>> Start
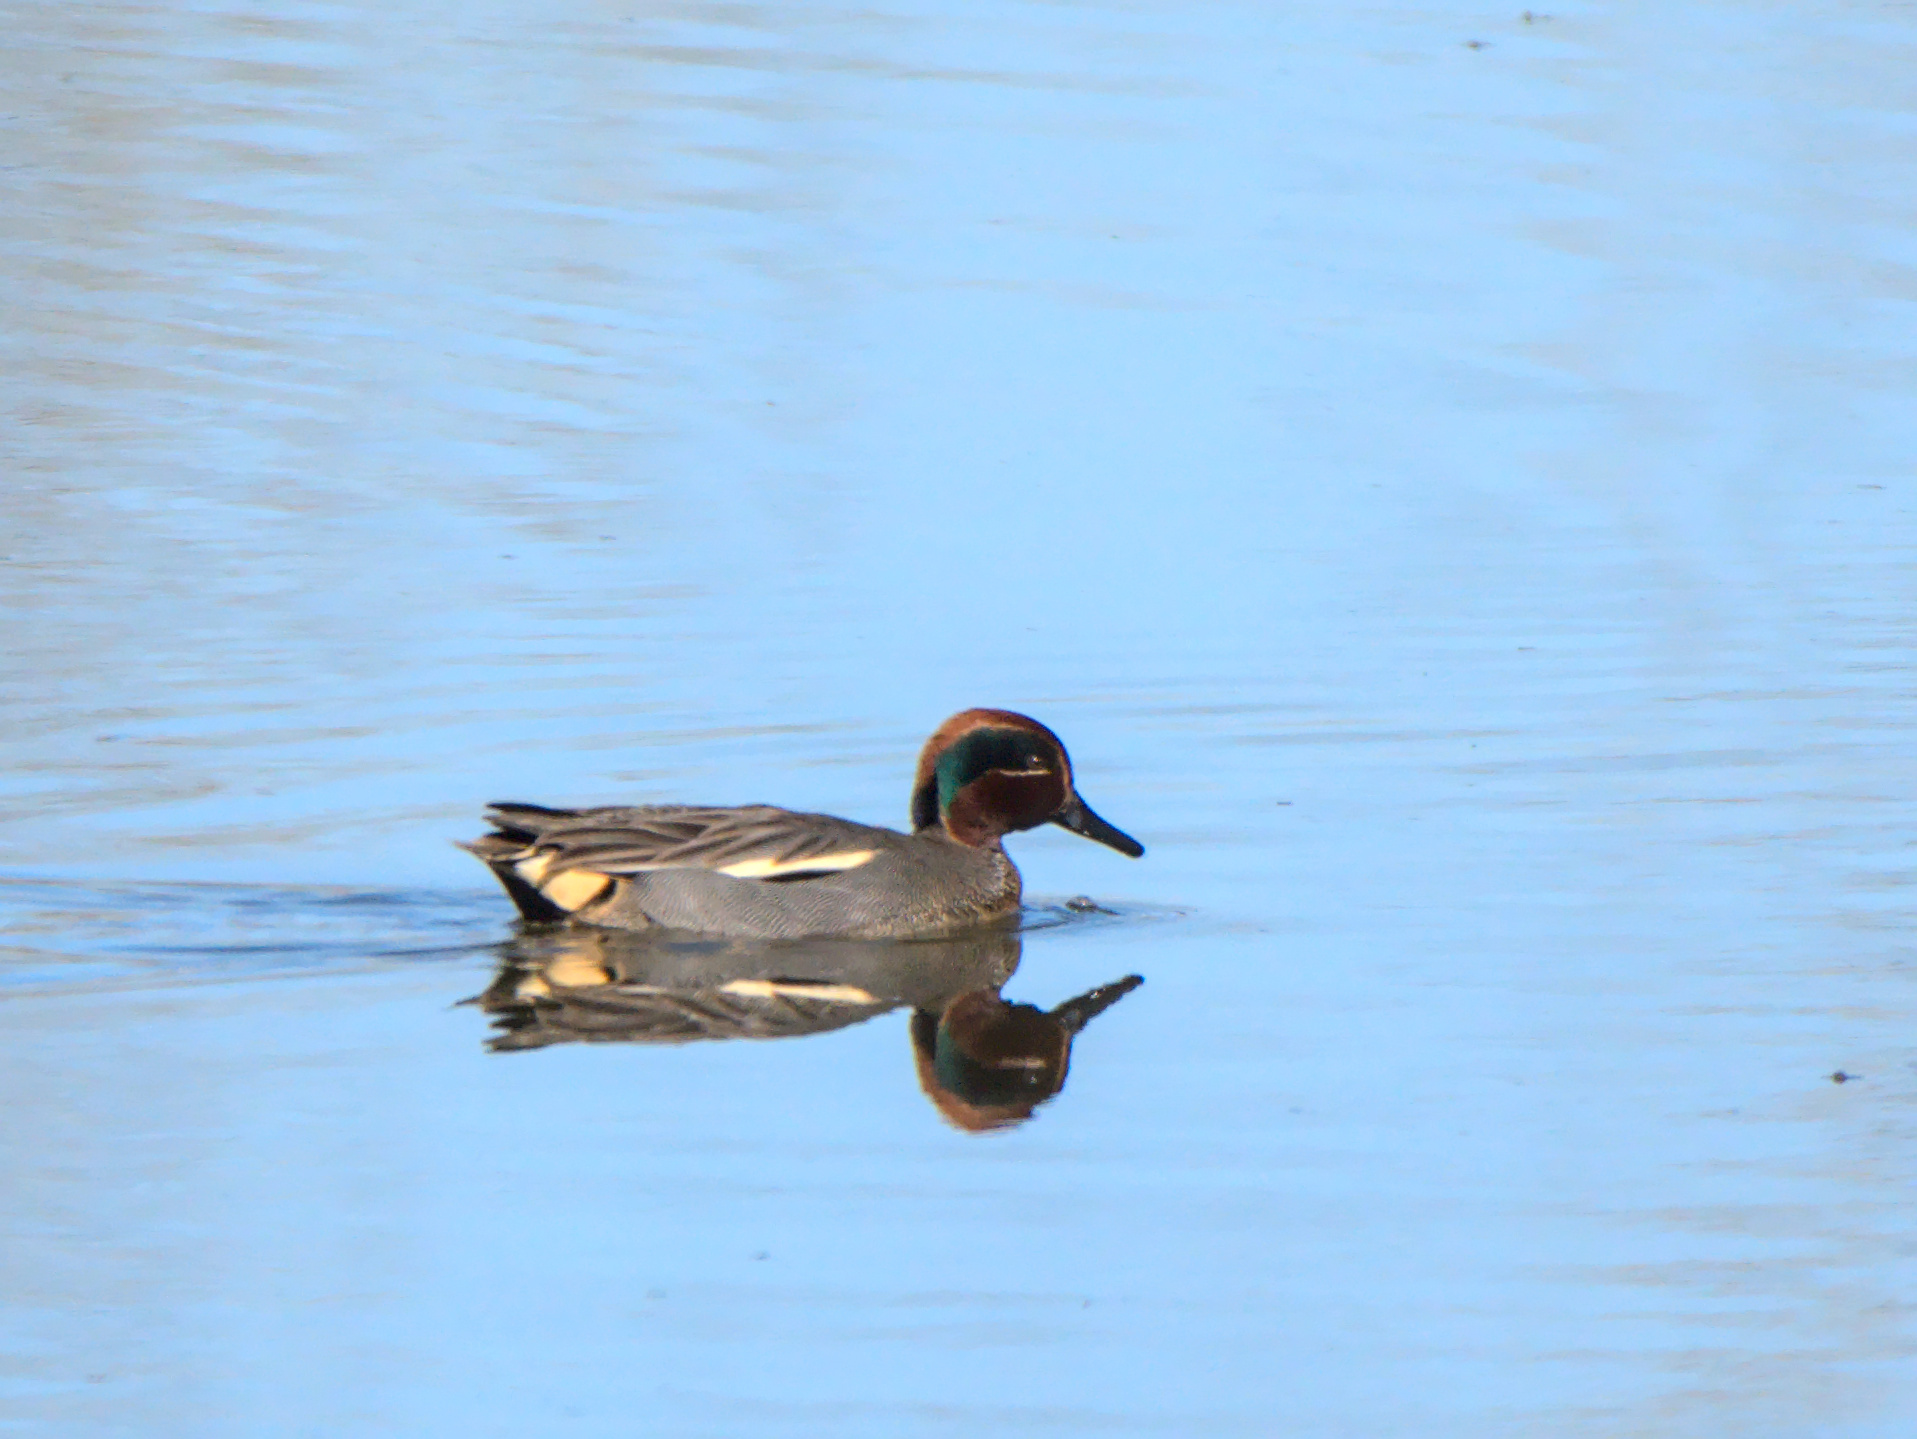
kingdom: Animalia
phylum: Chordata
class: Aves
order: Anseriformes
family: Anatidae
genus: Anas
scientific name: Anas crecca
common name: Eurasian teal
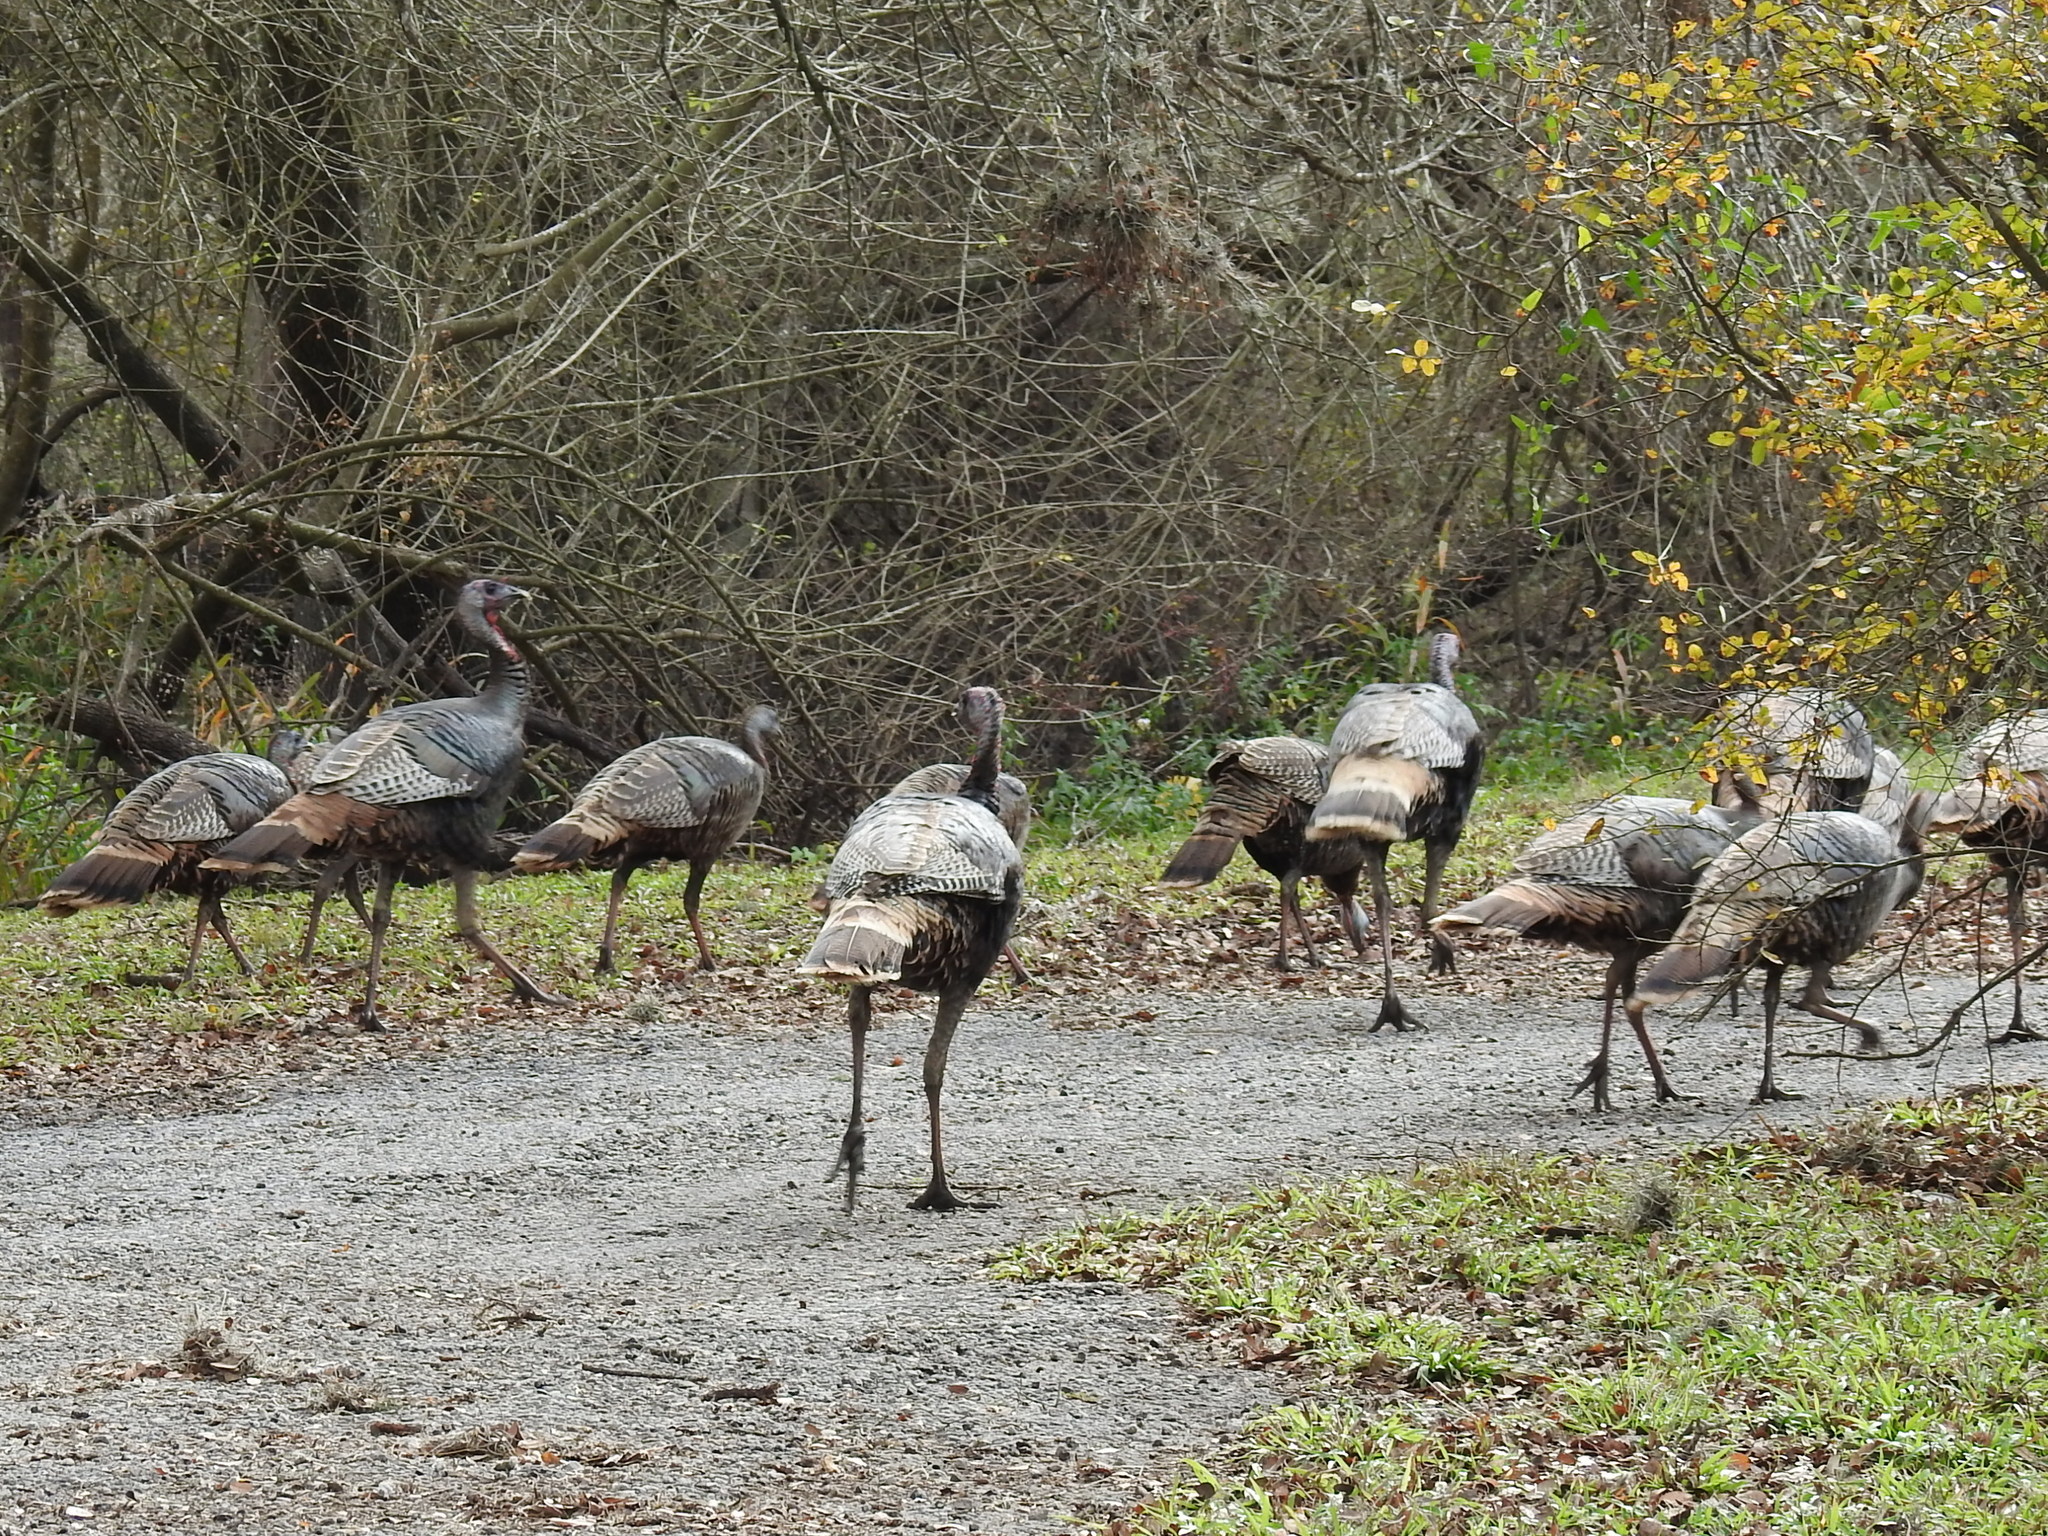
>> End
## What is asked:
Convert every line of the material above into a Markdown table with the columns "Row" and "Line", giving each row a number and skipping any blank lines. Leave the pictures out of the table.

## Result of the task:
| Row | Line |
|---|---|
| 1 | kingdom: Animalia |
| 2 | phylum: Chordata |
| 3 | class: Aves |
| 4 | order: Anseriformes |
| 5 | family: Anatidae |
| 6 | genus: Anas |
| 7 | scientific name: Anas crecca |
| 8 | common name: Eurasian teal |